New controversies on the pages of Peace! First comes the biology of human violence. Peter Nicholls stirred up quite a controversy last time. He was replying in a critical way to two other articles we had previously run that opposed violence on television and film. Nicholls defended such gruesome content-except for what he called "trash." Most readers seemed to disagree with him, including two members of Science for Peace who wrote articles of their own in response: peace researcher Anatol Rapoport and zoologist Alan Weatherley. Their remarks begin on pages 25 and 27. This will not be the end of the matter, since scientists now agree that they should address this old theme: What is the origin of violence? Are we programmed to fight?
Nonviolence is the theme of our second controversy, joined in this issue by Professor Ursula Franklin. She is responding to Nobel laureate John Polanyi's support, expressed elsewhere, for a standing U.N. army, which she thinks is no answer. (If Professor Polanyi wants to reply, we'll listen!)
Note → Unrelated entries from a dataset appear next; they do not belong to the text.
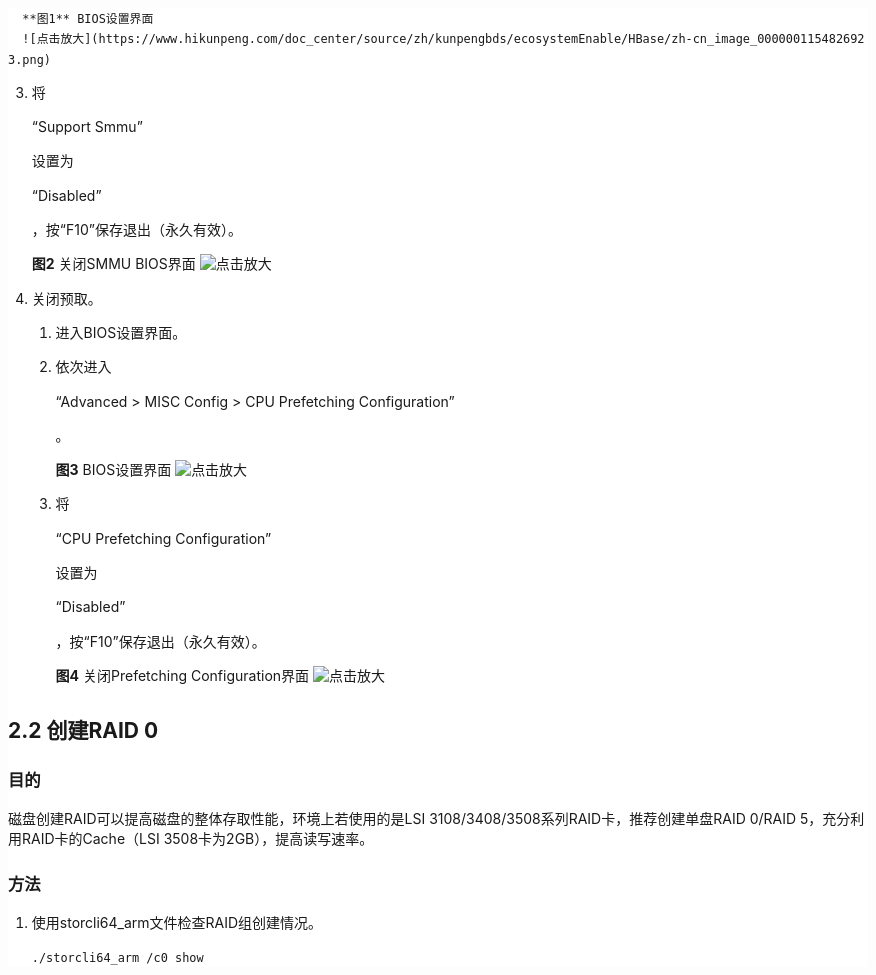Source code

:       **图1** BIOS设置界面
      ![点击放大](https://www.hikunpeng.com/doc_center/source/zh/kunpengbds/ecosystemEnable/HBase/zh-cn_image_0000001154826923.png)

   3. 将

      “Support Smmu”

      设置为

      “Disabled”

      ，按“F10”保存退出（永久有效）。

      **图2** 关闭SMMU BIOS界面
      ![点击放大](https://www.hikunpeng.com/doc_center/source/zh/kunpengbds/ecosystemEnable/HBase/zh-cn_image_0000001108147314.png)

   

2. 关闭预取。

   

   1. 进入BIOS设置界面。

   2. 依次进入

      “Advanced > MISC Config > CPU Prefetching Configuration”

      。

      **图3** BIOS设置界面
      ![点击放大](https://www.hikunpeng.com/doc_center/source/zh/kunpengbds/ecosystemEnable/HBase/zh-cn_image_0000001154986843.png)

   3. 将

      “CPU Prefetching Configuration”

      设置为

      “Disabled”

      ，按“F10”保存退出（永久有效）。

      **图4** 关闭Prefetching Configuration界面
      ![点击放大](https://www.hikunpeng.com/doc_center/source/zh/kunpengbds/ecosystemEnable/HBase/zh-cn_image_0000001154706973.png)
## 2.2 创建RAID 0
### 目的

磁盘创建RAID可以提高磁盘的整体存取性能，环境上若使用的是LSI 3108/3408/3508系列RAID卡，推荐创建单盘RAID 0/RAID 5，充分利用RAID卡的Cache（LSI 3508卡为2GB），提高读写速率。

### 方法

1. 使用storcli64_arm文件检查RAID组创建情况。

   

   `./storcli64_arm /c0 show `
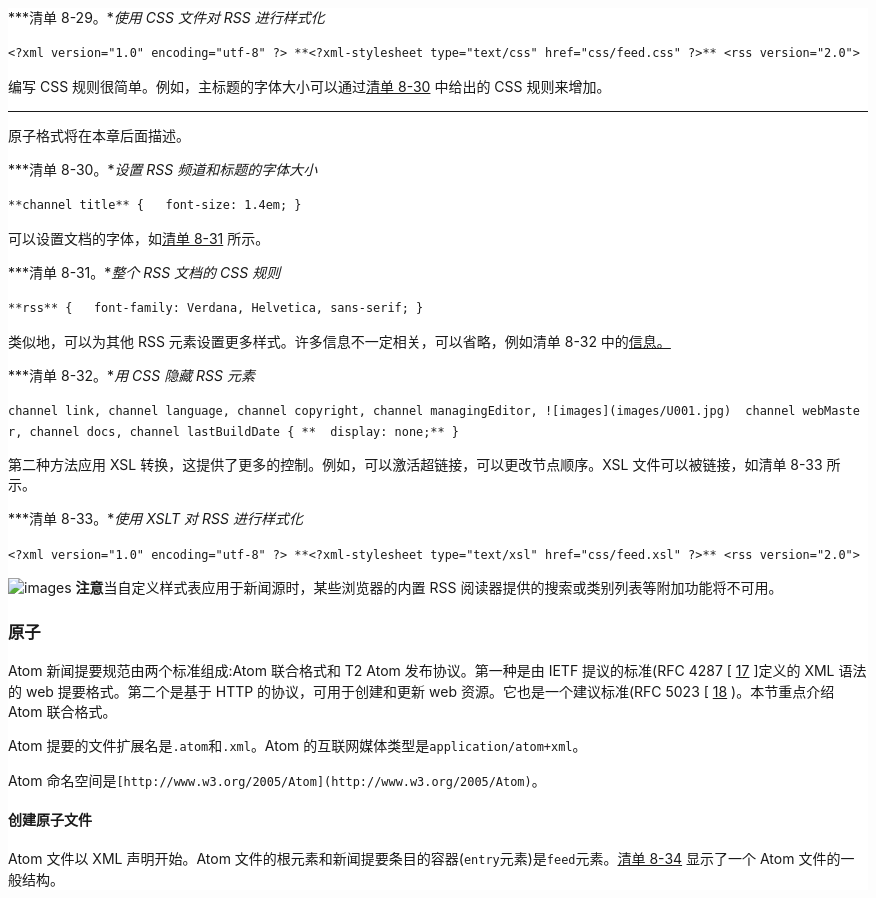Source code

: ***清单 8-29。**使用 CSS 文件对 RSS 进行样式化*

`<?xml version="1.0" encoding="utf-8" ?>
**<?xml-stylesheet type="text/css" href="css/feed.css" ?>**
<rss version="2.0">`

编写 CSS 规则很简单。例如，主标题的字体大小可以通过[清单 8-30](#list_8_30) 中给出的 CSS 规则来增加。

______________

原子格式将在本章后面描述。

***清单 8-30。**设置 RSS 频道和标题的字体大小*

`**channel title** {
  font-size: 1.4em;
}`

可以设置文档的字体，如[清单 8-31](#list_8_31) 所示。

***清单 8-31。**整个 RSS 文档的 CSS 规则*

`**rss** {
  font-family: Verdana, Helvetica, sans-serif;
}`

类似地，可以为其他 RSS 元素设置更多样式。许多信息不一定相关，可以省略，例如清单 8-32 中的[信息。](#list_8_32)

***清单 8-32。**用 CSS 隐藏 RSS 元素*

`channel link, channel language, channel copyright, channel managingEditor, ![images](images/U001.jpg)
 channel webMaster, channel docs, channel lastBuildDate {
**  display: none;**
}`

第二种方法应用 XSL 转换，这提供了更多的控制。例如，可以激活超链接，可以更改节点顺序。XSL 文件可以被链接，如清单 8-33 所示。

***清单 8-33。**使用 XSLT 对 RSS 进行样式化*

`<?xml version="1.0" encoding="utf-8" ?>
**<?xml-stylesheet type="text/xsl" href="css/feed.xsl" ?>**
<rss version="2.0">`

![images](images/square.jpg) **注意**当自定义样式表应用于新闻源时，某些浏览器的内置 RSS 阅读器提供的搜索或类别列表等附加功能将不可用。

### 原子

Atom 新闻提要规范由两个标准组成:Atom 联合格式和 T2 Atom 发布协议。第一种是由 IETF 提议的标准(RFC 4287 [ [17](#ref17) ]定义的 XML 语法的 web 提要格式。第二个是基于 HTTP 的协议，可用于创建和更新 web 资源。它也是一个建议标准(RFC 5023 [ [18](#ref18) )。本节重点介绍 Atom 联合格式。

Atom 提要的文件扩展名是`.atom`和`.xml`。Atom 的互联网媒体类型是`application/atom+xml`。

Atom 命名空间是`[http://www.w3.org/2005/Atom](http://www.w3.org/2005/Atom)`。

#### 创建原子文件

Atom 文件以 XML 声明开始。Atom 文件的根元素和新闻提要条目的容器(`entry`元素)是`feed`元素。[清单 8-34](#list_8_34) 显示了一个 Atom 文件的一般结构。
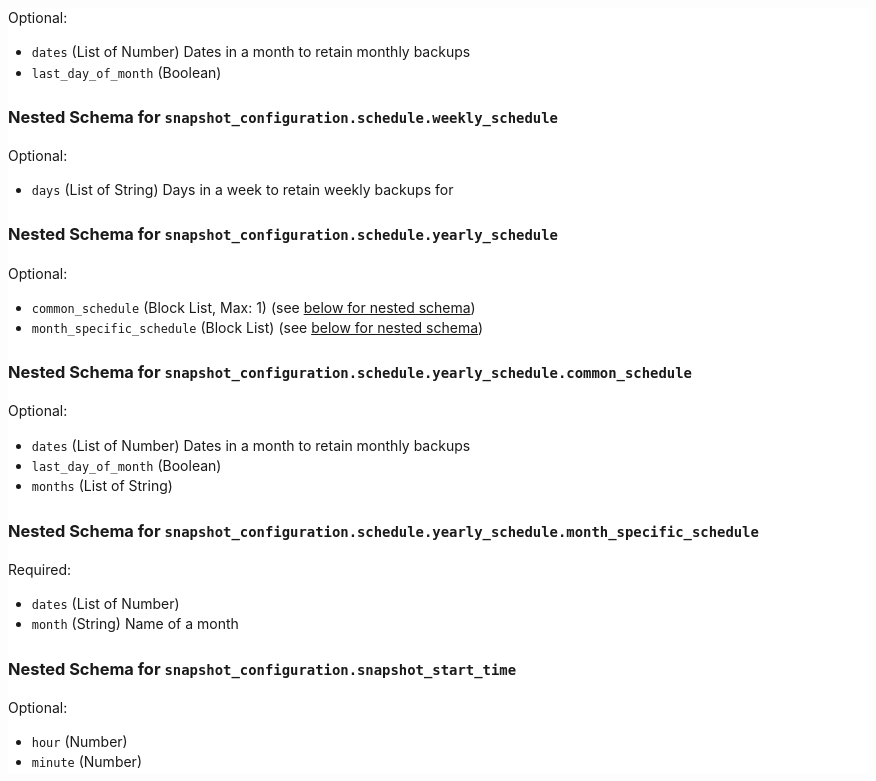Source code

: Optional:

- `dates` (List of Number) Dates in a month to retain monthly backups
- `last_day_of_month` (Boolean)



<a id="nestedblock--snapshot_configuration--schedule--weekly_schedule"></a>
### Nested Schema for `snapshot_configuration.schedule.weekly_schedule`

Optional:

- `days` (List of String) Days in a week to retain weekly backups for


<a id="nestedblock--snapshot_configuration--schedule--yearly_schedule"></a>
### Nested Schema for `snapshot_configuration.schedule.yearly_schedule`

Optional:

- `common_schedule` (Block List, Max: 1) (see [below for nested schema](#nestedblock--snapshot_configuration--schedule--yearly_schedule--common_schedule))
- `month_specific_schedule` (Block List) (see [below for nested schema](#nestedblock--snapshot_configuration--schedule--yearly_schedule--month_specific_schedule))

<a id="nestedblock--snapshot_configuration--schedule--yearly_schedule--common_schedule"></a>
### Nested Schema for `snapshot_configuration.schedule.yearly_schedule.common_schedule`

Optional:

- `dates` (List of Number) Dates in a month to retain monthly backups
- `last_day_of_month` (Boolean)
- `months` (List of String)


<a id="nestedblock--snapshot_configuration--schedule--yearly_schedule--month_specific_schedule"></a>
### Nested Schema for `snapshot_configuration.schedule.yearly_schedule.month_specific_schedule`

Required:

- `dates` (List of Number)
- `month` (String) Name of a month




<a id="nestedblock--snapshot_configuration--snapshot_start_time"></a>
### Nested Schema for `snapshot_configuration.snapshot_start_time`

Optional:

- `hour` (Number)
- `minute` (Number)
Globalization is the third controversial theme. Professor Richard Falk, whose interview begins on page 11, is concerned with the lack of democracy in the global economy, a problem worsened by a lack of democratic representation in other regulatory institutions, such as those administering transnational free trade zones. For a different perspective, see the piece by Amit Kumar, who would like to see a trading bloc created for India and the surrounding region of south Asia.
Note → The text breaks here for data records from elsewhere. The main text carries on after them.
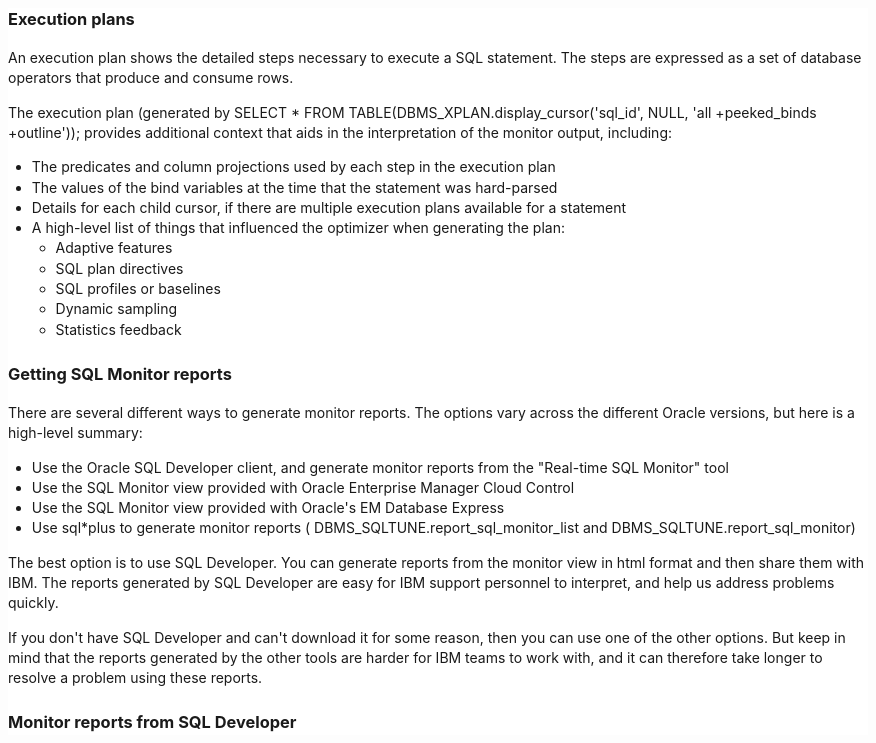 ### Execution plans

An execution plan shows the detailed steps necessary to execute a SQL
statement. The steps are expressed as a set of database operators that
produce and consume rows.

The execution plan (generated by SELECT \* FROM
TABLE(DBMS_XPLAN.display_cursor('sql_id', NULL, 'all +peeked_binds
+outline')); provides additional context that aids in the interpretation
of the monitor output, including:

-   The predicates and column projections used by each step in the
    execution plan
-   The values of the bind variables at the time that the statement was
    hard-parsed
-   Details for each child cursor, if there are multiple execution plans
    available for a statement
-   A high-level list of things that influenced the optimizer when
    generating the plan:
    -   Adaptive features
    -   SQL plan directives
    -   SQL profiles or baselines
    -   Dynamic sampling
    -   Statistics feedback

### Getting SQL Monitor reports

There are several different ways to generate monitor reports. The
options vary across the different Oracle versions, but here is a
high-level summary:

-   Use the Oracle SQL Developer client, and generate monitor reports
    from the "Real-time SQL Monitor" tool
-   Use the SQL Monitor view provided with Oracle Enterprise Manager
    Cloud Control
-   Use the SQL Monitor view provided with Oracle's EM Database Express
-   Use sql\*plus to generate monitor reports (
    DBMS_SQLTUNE.report_sql_monitor_list and
    DBMS_SQLTUNE.report_sql_monitor)

The best option is to use SQL Developer. You can generate reports from
the monitor view in html format and then share them with IBM. The
reports generated by SQL Developer are easy for IBM support personnel to
interpret, and help us address problems quickly.

If you don't have SQL Developer and can't download it for some reason,
then you can use one of the other options. But keep in mind that the
reports generated by the other tools are harder for IBM teams to work
with, and it can therefore take longer to resolve a problem using these
reports.

### Monitor reports from SQL Developer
We also have on-the-ground stories by activists in sites of conflict. Kari Reynolds reports from Nitassinan, where the lnnu are still resisting the overflying training lets. Liz Bernstein reports from a peace walk in Cambodia, where the war did not end, as we supposed, with the elections last year. Refugees were on the run and marchers were shot-evidently because they unwisely accepted a military escort. (Sometimes nonviolence is far safer!)
Read Brogden's ideas about plutonium, plus the report from Geneva on the terms being discussed for the CTB. We also have news, letters, and a review of Graeme McQueen's book.